The S&P 500, Dow, and Nasdaq all opened higher on Friday following an upbeat report from FED officials.


The S&P 500, Dow, and Nasdaq all opened higher on Friday following an upbeat report from FED officials.

Wall Street opened higher in Friday’s session after rising hopes of smaller interest hikes. The Wall Street main index opened higher and covered some of this week’s losses. The S&P 500 index rose by 1.81%, and the Dow Jones average industrial was up by 2.16%, posting one of its highest-earning days in October.

Following the release of Tesla Inc’s financial report, the Nasdaq jumped for the second day, and today it went up by 1.79%. The bond market, on the other hand, declined after rising hopes of smaller interest hikes in the next meeting. The U.S. 10-year treasury yield sank by 0.12%, yet remains higher by 4.221. The rise in the Wall Street index and the decline in the bond market came after the release of talk that the Federal Reserve policymakers might discuss the possibility of taming inflation but with less aggressive interest hikes.

On the last three interest hikes, the FED lifted its bank interest by three quarters, for the first time over the past 20 years.

The approach is believed to help tame inflation or at least bring it down by 2%. Yet, all hopes went down after the releasing CPI and PPI report. Inflation is still way too high and that might be the main reason why some FED officials are starting to think of an alternative solution or easing monetary policy.

The three indexes are in the bear market territory and require a correction. Rising interest rates at a faster and higher pace won’t provide any help either. Nasdaq social media name stocks still suffer from share decline issues. Yet, Netflix, Microsoft, and Tesla are balancing between the wins and the losses at some acceptable level.

The stock market was under the pressure of more aggressive interest hikes, which played a critical role in its recent crashes. Still, the U.S dollar is gathering momentum and attracting currency traders. However, some experts believe that in light of the market’s macroeconomics, up and down, it’s only a matter of time to see a dollar crash in the market.

According to Richard Miles, the market is rushing and the dollar has been on a tear, so what does that mean?

The US dollar was able to perform well only because the European currency declined due to higher inflation and the energy crisis. They claim that higher interest rates have put upward pressure on the US dollar, making it more appealing to foreign investors.

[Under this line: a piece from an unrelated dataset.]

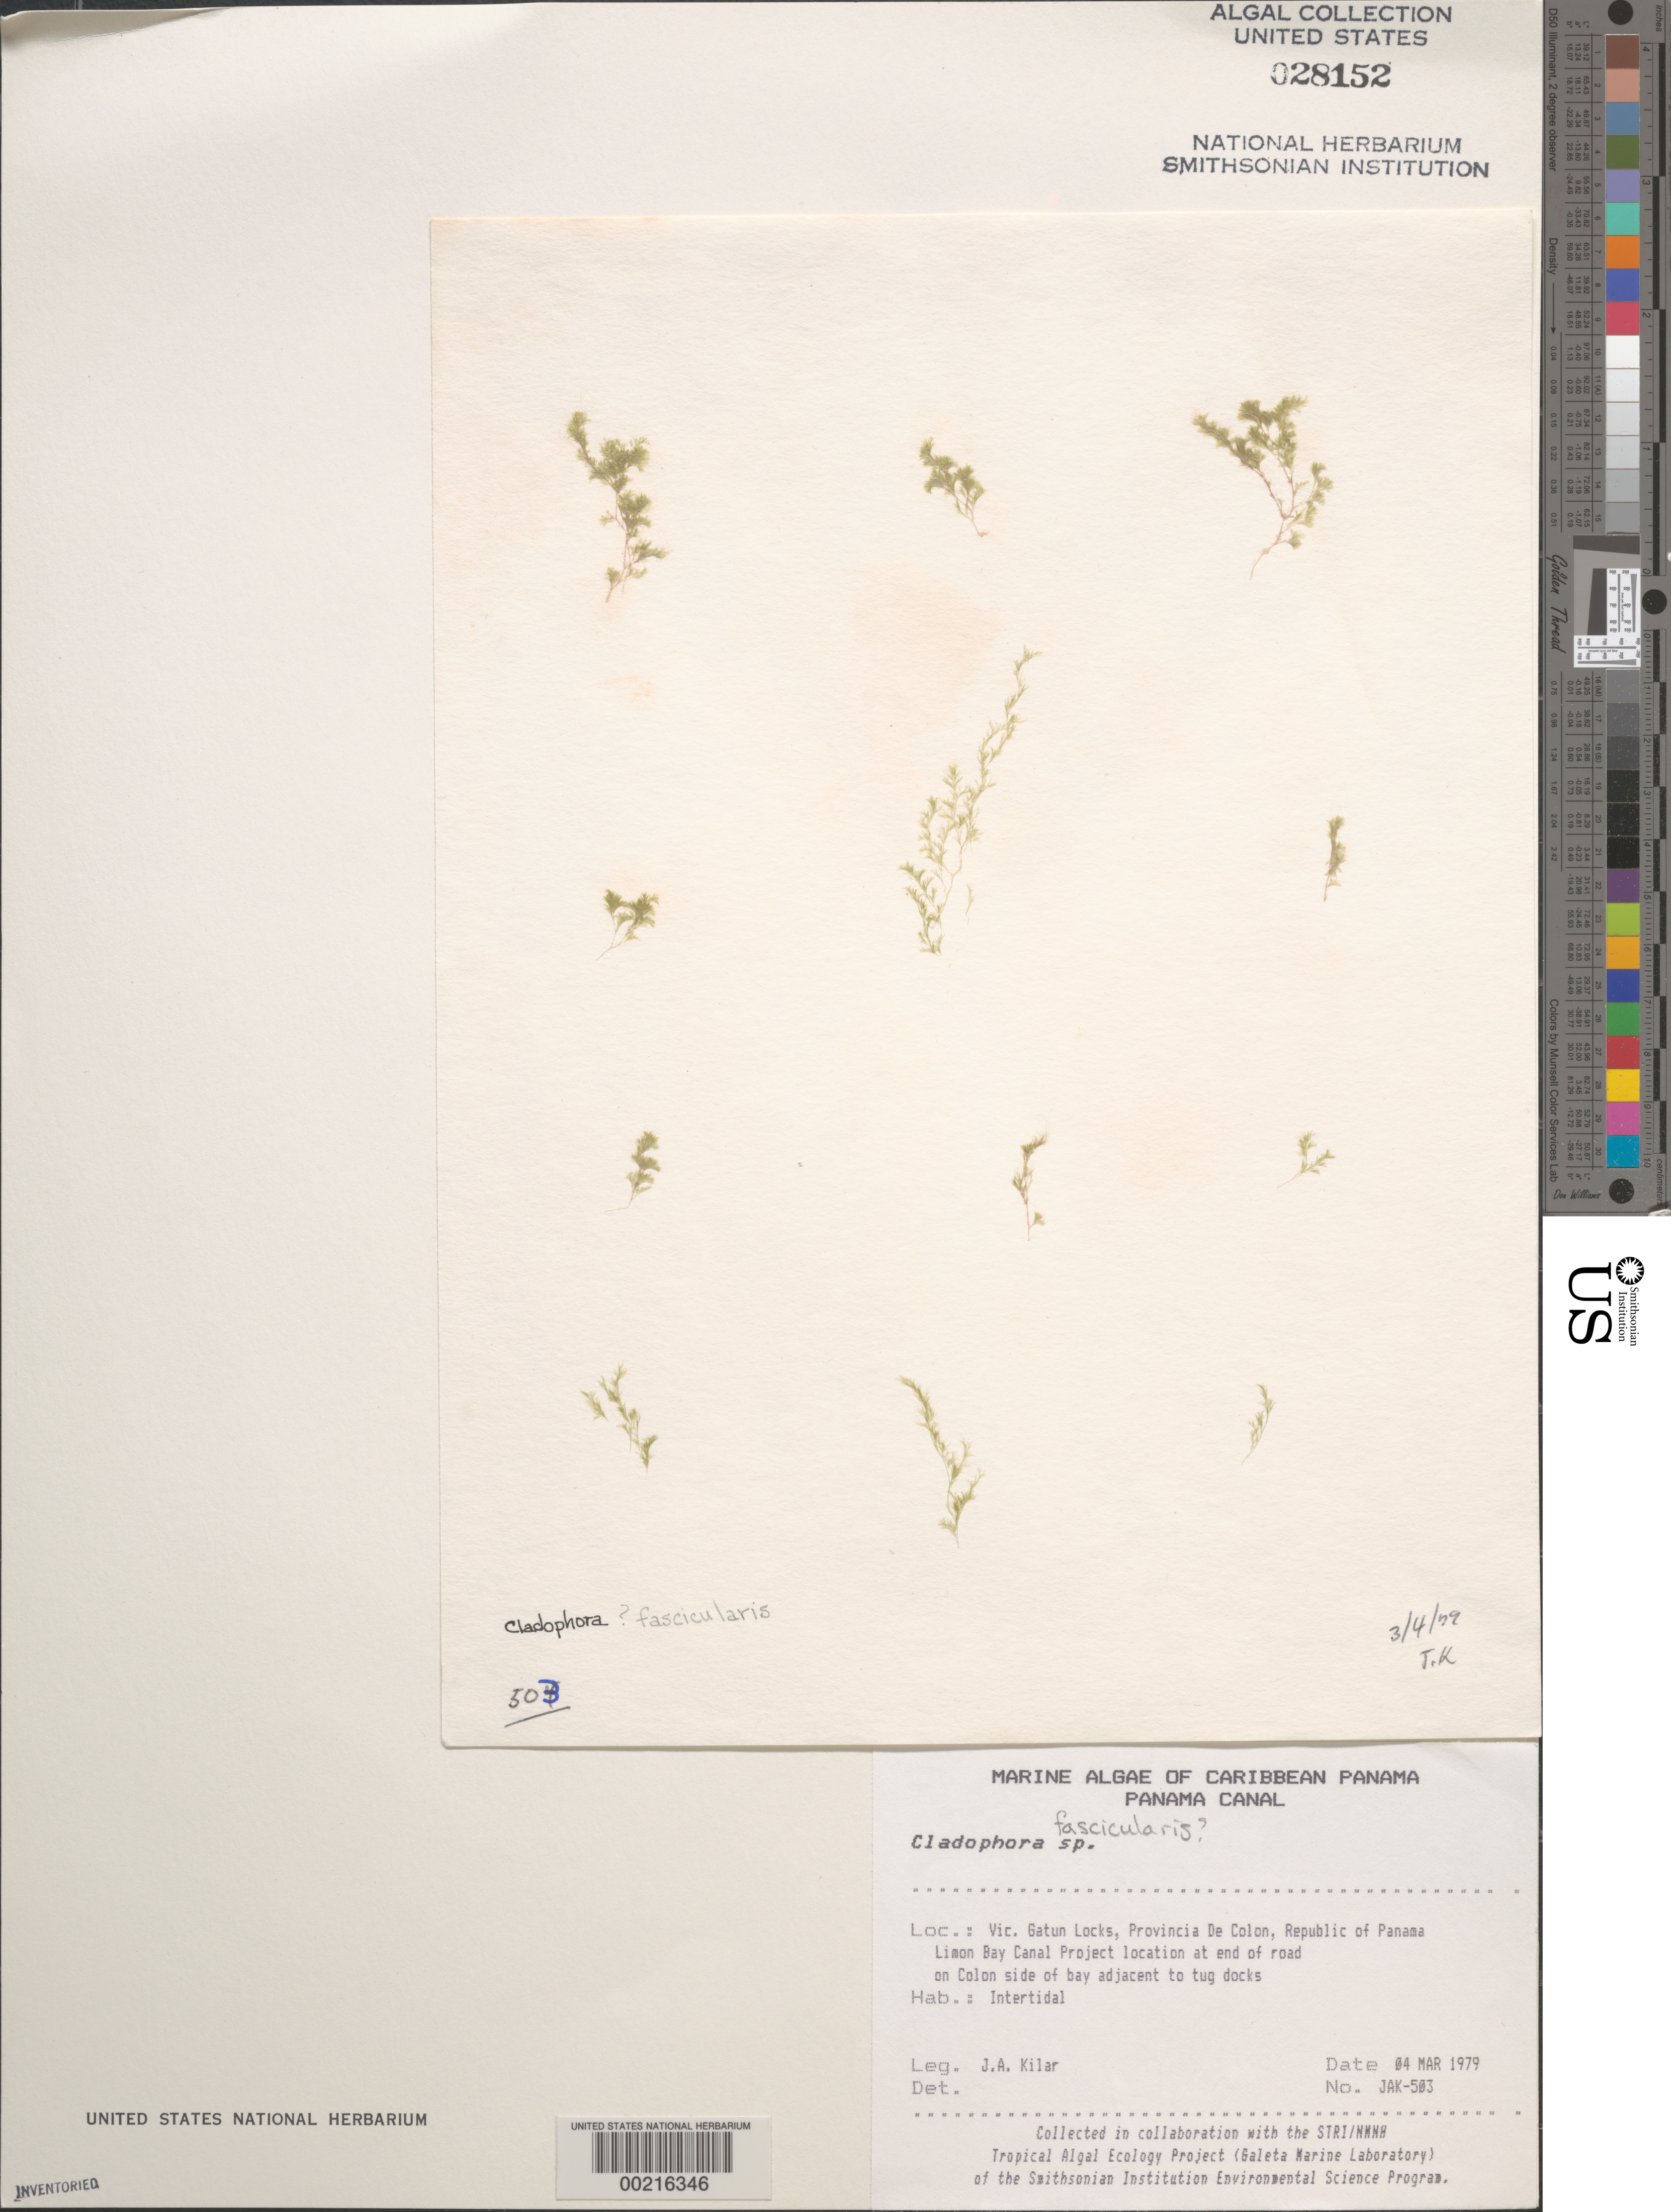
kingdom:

However, there are concerns that if the FED fails to control inflation, the dollar’s market value will plummet, similar to what happened to the British pound. For the time being, European countries rely more on US exports than on European imports, but this could change. Recent European official speakers’ meetings suggest that some countries have reconsidered importing from the U.S due to the high prices.

If demand declines, this might weaken the dollar’s value in the international market.